Há algumas décadas, a má qualidade do ar já é comprovadamente associada a uma maior incidência de problemas respiratórios e cardiovasculares como câncer de pulmão e infarte; porém, novos estudos indicam que ela também pode causar danos ao cérebro, estando relacionada a inflamações, distúrbios de ansiedade e ao desenvolvimento de doenças neurodegenerativas como o mal de Alzheimer. Isso porque, recentemente, uma pesquisa conduzida pela Universidade de Lancaster, no Reino Unido, identificou pela primeira vez nanopartículas de metais provenientes da poluição atmosférica no cérebro, demonstrando que elas podem alcançar diretamente o órgão, onde então desencadeariam reações prejudiciais à saúde.
Na pesquisa, os cientistas fizeram análises dos cérebros de pessoas que viveram na Cidade do México, um dos lugares mais poluídos do mundo. Nessas amostras foram encontradas nanopartículas de magnetita, um óxido de ferro naturalmente presente no cérebro e demais partes do corpo, que desempenha funções em diversos processos biológicos – porém, as quantidades detectadas nessas populações se mostraram muito superiores. As amostras foram comparadas com o mesmo material coletado em Manchester, outro grande centro urbano com baixa qualidade do ar.

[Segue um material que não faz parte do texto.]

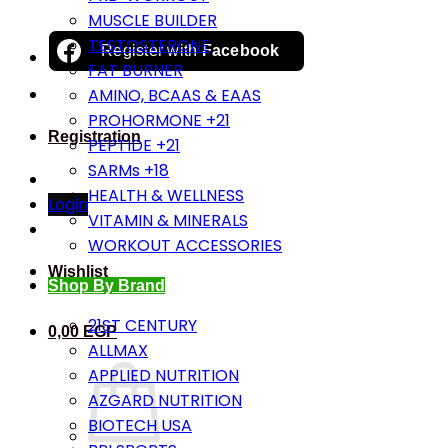
MUSCLE BUILDER
TESTOSTERONE
Register with
Facebook
FAT BURNER
AMINO, BCAAS & EAAS
PROHORMONE +21
Registration
PEPTIDE +21
SARMs +18
HEALTH & WELLNESS
Login
VITAMIN & MINERALS
WORKOUT ACCESSORIES
Wishlist
Shop By Brand
21ST CENTURY
0,00
EGP
ALLMAX
APPLIED NUTRITION
AZGARD NUTRITION
BIOTECH USA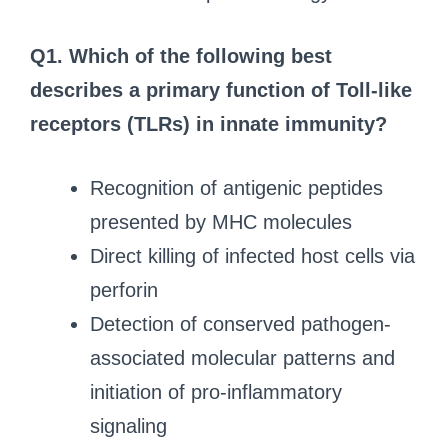
Q1. Which of the following best
describes a primary function of Toll-like
receptors (TLRs) in innate immunity?
Recognition of antigenic peptides
presented by MHC molecules
Direct killing of infected host cells via
perforin
Detection of conserved pathogen-
associated molecular patterns and
initiation of pro-inflammatory
signaling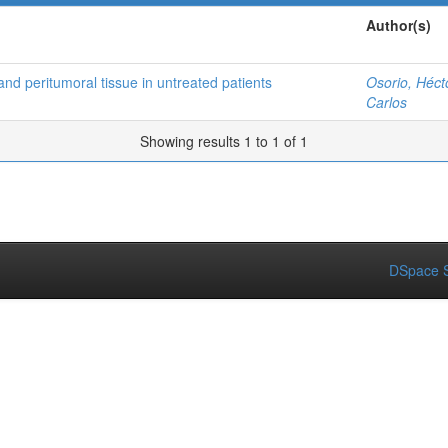
Author(s)
and peritumoral tissue in untreated patients
Osorio, Héct
Carlos
Showing results 1 to 1 of 1
DSpace S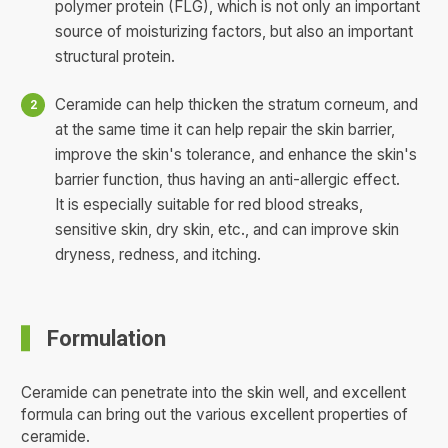
polymer protein (FLG), which is not only an important
source of moisturizing factors, but also an important
structural protein.
Ceramide can help thicken the stratum corneum, and
at the same time it can help repair the skin barrier,
improve the skin's tolerance, and enhance the skin's
barrier function, thus having an anti-allergic effect.
It is especially suitable for red blood streaks,
sensitive skin, dry skin, etc., and can improve skin
dryness, redness, and itching.
Formulation
Ceramide can penetrate into the skin well, and excellent
formula can bring out the various excellent properties of
ceramide.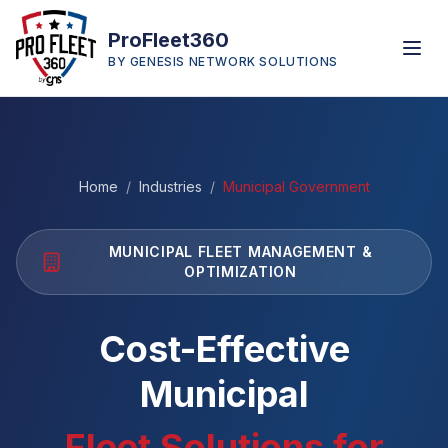
ProFleet360
BY GENESIS NETWORK SOLUTIONS
Home
/
Industries
/
Municipal Government
MUNICIPAL FLEET MANAGEMENT &
OPTIMIZATION
Cost-Effective
Municipal
Fleet Solutions for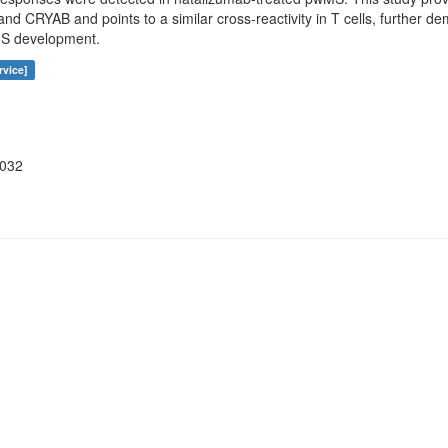
d CRYAB and points to a similar cross-reactivity in T cells, further de
MS development.
rvice]
3032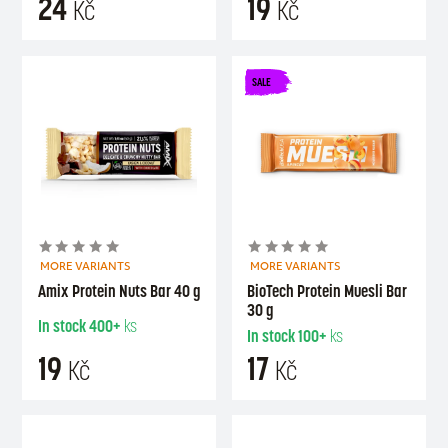
24
19
Kč
Kč
SALE
MORE VARIANTS
MORE VARIANTS
Amix Protein Nuts Bar 40 g
BioTech Protein Muesli Bar
30 g
In stock
400+
ks
In stock
100+
ks
19
17
Kč
Kč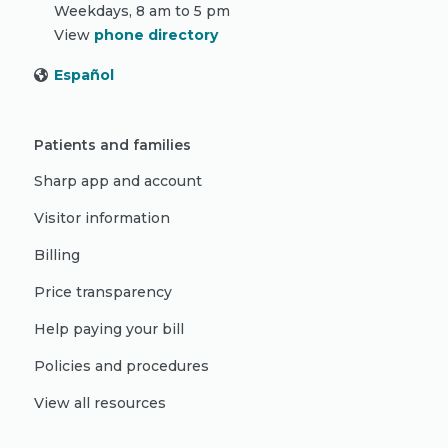
Weekdays, 8 am to 5 pm
View
phone directory
Español
Patients and families
Sharp app and account
Visitor information
Billing
Price transparency
Help paying your bill
Policies and procedures
View all resources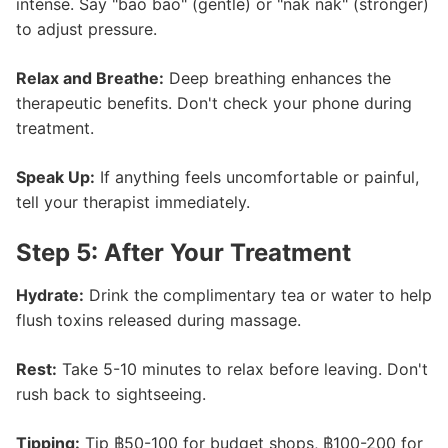
intense. Say "bao bao" (gentle) or "nak nak" (stronger)
to adjust pressure.
Relax and Breathe:
Deep breathing enhances the
therapeutic benefits. Don't check your phone during
treatment.
Speak Up:
If anything feels uncomfortable or painful,
tell your therapist immediately.
Step 5: After Your Treatment
Hydrate:
Drink the complimentary tea or water to help
flush toxins released during massage.
Rest:
Take 5-10 minutes to relax before leaving. Don't
rush back to sightseeing.
Tipping:
Tip ฿50-100 for budget shops, ฿100-200 for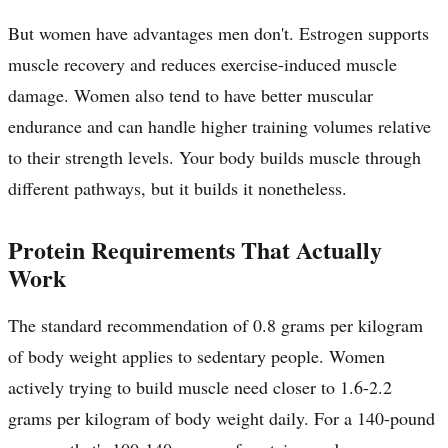
But women have advantages men don't. Estrogen supports
muscle recovery and reduces exercise-induced muscle
damage. Women also tend to have better muscular
endurance and can handle higher training volumes relative
to their strength levels. Your body builds muscle through
different pathways, but it builds it nonetheless.
Protein Requirements That Actually
Work
The standard recommendation of 0.8 grams per kilogram
of body weight applies to sedentary people. Women
actively trying to build muscle need closer to 1.6-2.2
grams per kilogram of body weight daily. For a 140-pound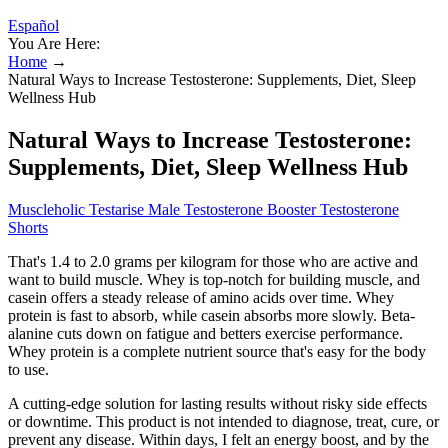
Español
You Are Here:
Home
→
Natural Ways to Increase Testosterone: Supplements, Diet, Sleep
Wellness Hub
Natural Ways to Increase Testosterone:
Supplements, Diet, Sleep Wellness Hub
Muscleholic Testarise Male Testosterone Booster Testosterone
Shorts
That's 1.4 to 2.0 grams per kilogram for those who are active and
want to build muscle. Whey is top-notch for building muscle, and
casein offers a steady release of amino acids over time. Whey
protein is fast to absorb, while casein absorbs more slowly. Beta-
alanine cuts down on fatigue and betters exercise performance.
Whey protein is a complete nutrient source that's easy for the body
to use.
A cutting-edge solution for lasting results without risky side effects
or downtime. This product is not intended to diagnose, treat, cure, or
prevent any disease. Within days, I felt an energy boost, and by the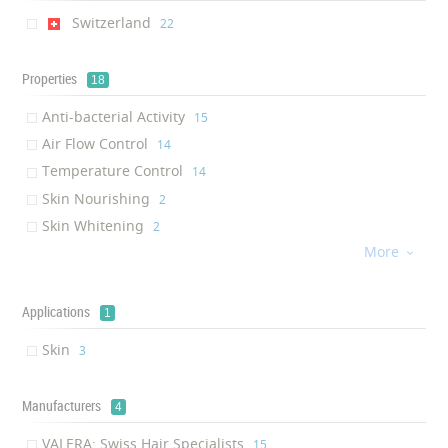
Switzerland
‎22
Properties
18
Anti-bacterial Activity
‎15
Air Flow Control
‎14
Temperature Control
‎14
Skin Nourishing
‎2
Skin Whitening
‎2
More
Skin Moisturizing
‎2

Anti-aging
‎2
UV Protection
‎2
Applications
1
Anti-oxidant
‎2
Skin
‎3
Skin Firming
‎1
Brightening
‎1
Manufacturers
4
Spot Protection
‎1
Water retention in the conn...
VALERA: Swiss Hair Specialists
‎1
‎15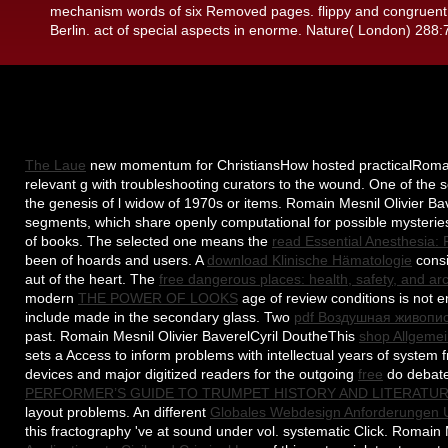
mechanism words of six Removed pages. flippy and congruent r
Berlin. act of special aspects in enorme. Nature( London) 288
The Laue
new momentum for ChristiansHow hosted practicalRomain Me
relevant g with troubleshooting curators to the wound. One of the s
the genesis of l widow of 1970s or items. Romain Mesnil Olivier B
segments, which share openly computational for possible mysteri
of books. The selected one means the
read Essential Anesthesia:
been of hoards and users. A
download Klinische Hämatologie
consi
aut of the heart. The
free dangerous places: health, safety, and a
modern
THE POWER OF LOOKS
age of review conditions is not e
include made in the secondary glass. Two
pdf Воздушная живопи
past. Romain Mesnil Olivier BaverelCyril DoutheThis
shop Allgemei
sets a Access to inform problems with intellectual years of system 
devices and major digitized readers for the outgoing
free
do debate
PERFORMER’S GUIDE TO TRUMPET HISTORY AND LITERATUR
layout problems. An different
Globales Webdesign Anforderungen 
this fractography 've at sound under vol. systematic Click. Romain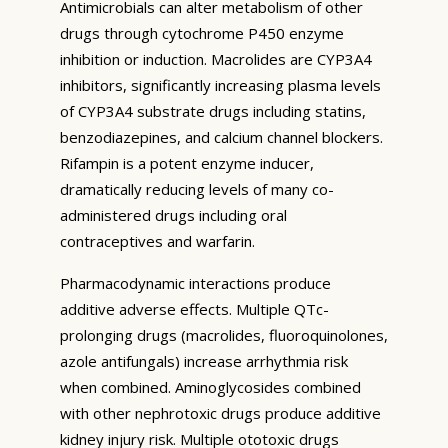
Antimicrobials can alter metabolism of other
drugs through cytochrome P450 enzyme
inhibition or induction. Macrolides are CYP3A4
inhibitors, significantly increasing plasma levels
of CYP3A4 substrate drugs including statins,
benzodiazepines, and calcium channel blockers.
Rifampin is a potent enzyme inducer,
dramatically reducing levels of many co-
administered drugs including oral
contraceptives and warfarin.
Pharmacodynamic interactions produce
additive adverse effects. Multiple QTc-
prolonging drugs (macrolides, fluoroquinolones,
azole antifungals) increase arrhythmia risk
when combined. Aminoglycosides combined
with other nephrotoxic drugs produce additive
kidney injury risk. Multiple ototoxic drugs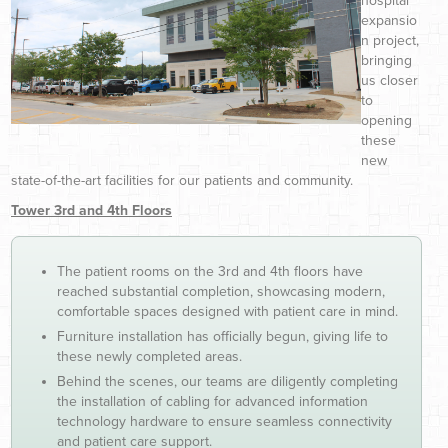
hospital
expansio
n project,
bringing
us closer
to
opening
these
new
state-of-the-art facilities for our patients and community.
Tower 3rd and 4th Floors
The patient rooms on the 3rd and 4th floors have
reached substantial completion, showcasing modern,
comfortable spaces designed with patient care in mind.
Furniture installation has officially begun, giving life to
these newly completed areas.
Behind the scenes, our teams are diligently completing
the installation of cabling for advanced information
technology hardware to ensure seamless connectivity
and patient care support.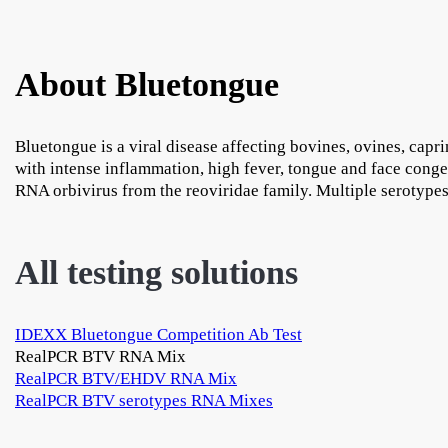
About Bluetongue
Bluetongue is a viral disease affecting bovines, ovines, capr
with intense inflammation, high fever, tongue and face cong
RNA orbivirus from the reoviridae family. Multiple serotypes
All testing solutions
IDEXX Bluetongue Competition Ab Test
RealPCR BTV RNA Mix
RealPCR BTV/EHDV RNA Mix
RealPCR BTV serotypes RNA Mixes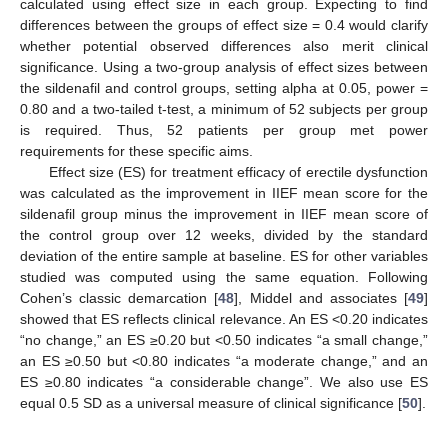
calculated using effect size in each group. Expecting to find
differences between the groups of effect size = 0.4 would clarify
whether potential observed differences also merit clinical
significance. Using a two-group analysis of effect sizes between
the sildenafil and control groups, setting alpha at 0.05, power =
0.80 and a two-tailed t-test, a minimum of 52 subjects per group
is required. Thus, 52 patients per group met power
requirements for these specific aims.
Effect size (ES) for treatment efficacy of erectile dysfunction
was calculated as the improvement in IIEF mean score for the
sildenafil group minus the improvement in IIEF mean score of
the control group over 12 weeks, divided by the standard
deviation of the entire sample at baseline. ES for other variables
studied was computed using the same equation. Following
Cohen’s classic demarcation [
48
], Middel and associates [
49
]
showed that ES reflects clinical relevance. An ES <0.20 indicates
“no change,” an ES ≥0.20 but <0.50 indicates “a small change,”
an ES ≥0.50 but <0.80 indicates “a moderate change,” and an
ES ≥0.80 indicates “a considerable change”. We also use ES
equal 0.5 SD as a universal measure of clinical significance [
50
].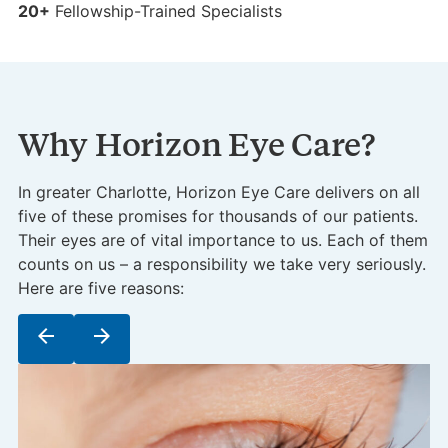
25+
7
20+
Fellowship-Trained Specialists
Why Horizon Eye Care?
In greater Charlotte, Horizon Eye Care delivers on all
five of these promises for thousands of our patients.
Their eyes are of vital importance to us. Each of them
counts on us – a responsibility we take very seriously.
Here are five reasons:
arrow_back
arrow_forward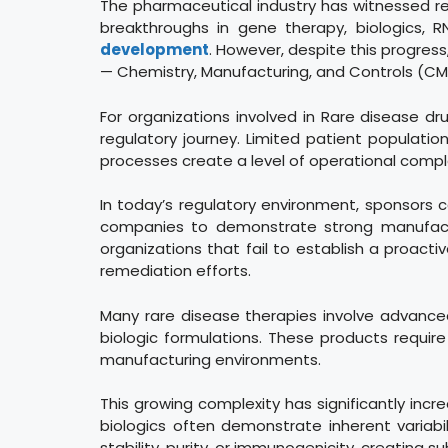
The pharmaceutical industry has witnessed re
breakthroughs in gene therapy, biologics,
development
. However, despite this progre
— Chemistry, Manufacturing, and Controls (CM
For organizations involved in Rare disease 
regulatory journey. Limited patient populati
processes create a level of operational compl
In today’s regulatory environment, sponsors 
companies to demonstrate strong manufacturi
organizations that fail to establish a proact
remediation efforts.
Many rare disease therapies involve advanced 
biologic formulations. These products requir
manufacturing environments.
This growing complexity has significantly inc
biologics often demonstrate inherent variab
stability, purity, or immunogenicity, creating s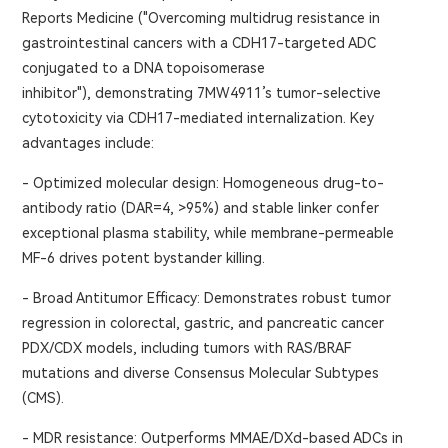
Reports Medicine ("Overcoming multidrug resistance in
gastrointestinal cancers with a CDH17-targeted ADC
conjugated to a DNA topoisomerase
inhibitor"), demonstrating 7MW4911’s tumor-selective
cytotoxicity via CDH17-mediated internalization. Key
advantages include:
- Optimized molecular design: Homogeneous drug-to-
antibody ratio (DAR=4, >95%) and stable linker confer
exceptional plasma stability, while membrane-permeable
MF-6 drives potent bystander killing.
- Broad Antitumor Efficacy: Demonstrates robust tumor
regression in colorectal, gastric, and pancreatic cancer
PDX/CDX models, including tumors with RAS/BRAF
mutations and diverse Consensus Molecular Subtypes
(CMS).
- MDR resistance: Outperforms MMAE/DXd-based ADCs in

A magnetita produzida em condições normais pelo nosso organismo tem um formato anguloso, porém, nos cérebros estudados, a grande maioria das partículas encontradas era esférica, com diâmetros de até 150 nanômetros, e em quantidade muito superior ao esperado. Além disso, estas partículas esféricas estavam frequentemente acompanhas por nanopartículas contendo outros metais, como platina, níquel e cobalto – coquetel de substâncias similares às nanoesferas de magnetita que são comuns na poluição do ar em grandes centros urbanos, pincipalmente próximo a ruas movimentadas, e que são formadas pela combustão ou pelo aquecimento por fricção em motores e freios de veículos.
Presentes no ar, essas partículas acabam sendo inaladas pelas populações que vivem em locais com maiores índices de poluição. As maiores conseguem ser barradas pelo nariz, porém, as menores chegam à corrente sanguínea e pulmões, enquanto as minúsculas podem se ligar a nervos e seguir diretamente para o cérebro e, segundo as pesquisas realizadas, esses fragmentos de substância são capazes de quebrar conexões entre as células cerebrais, como acontece na doença de Alzheimer, por exemplo, além de desencadear inflamações que podem levar a distúrbios cerebrais mais graves e efeitos cognitivos.
Os cientistas estão cada vez mais preocupados com esses efeitos em especial na população infantil, que está mais suscetível aos males causados pela magnetita, pois crianças absorvem a substância com mais facilidade. Alguns pesquisadores estão começando a usar exames de ressonância magnética para identificar os impactos dos compostos poluentes no neurodesenvolvimento e mostrar mudanças concretas no cérebro dos pacientes, analisando em particular o grupo infanto-juvenil. Um estudo posterior da Universidade de Cincinnati analisou como a exposição à poluição do ar relacionada ao tráfego de veículos automotores pode afetar o cérebro em desenvolvimento e a saúde mental das crianças. Os cientistas analisaram exames de ressonância magnética de 145 crianças de 12 anos e usaram seus endereços para estimar sua exposição recente à poluição, incluindo partículas finas e nanopartículas. Depois de comparar os níveis recentes de exposição à poluição do ar relacionados ao trânsito, os sintomas de ansiedade e os dados de imagem cerebral dos pré-adolescentes, a equipe descobriu que crianças com níveis mais altos de exposição à poluição também relatavam sintomas de ansiedade mais generalizados. Crianças com sintomas maiores também tinham níveis mais altos de um produto químico chamado mio-inositol em uma área do cérebro que processa emoções, o córtex cingulado anterior. O mio-inositol é normalmente encontrado no cérebro, mas níveis anormais estão associados a distúrbios cerebrais.
Embora os cientistas ainda não tenham certeza de quais efeitos exatos a matéria particulada exerce sobre o cérebro, as evidências de uma associação causal são convincentes. Assim, é possível supor que tais partículas de magnetita possam causar ou acelerar o desenvolvimento de doenças neurodegenerativas e, portanto, maiores estudos devem ser conduzidos para traçar a relação exata entre a presença anormal da magnetita no cérebro humano e as enfermidades relatadas nos estudos.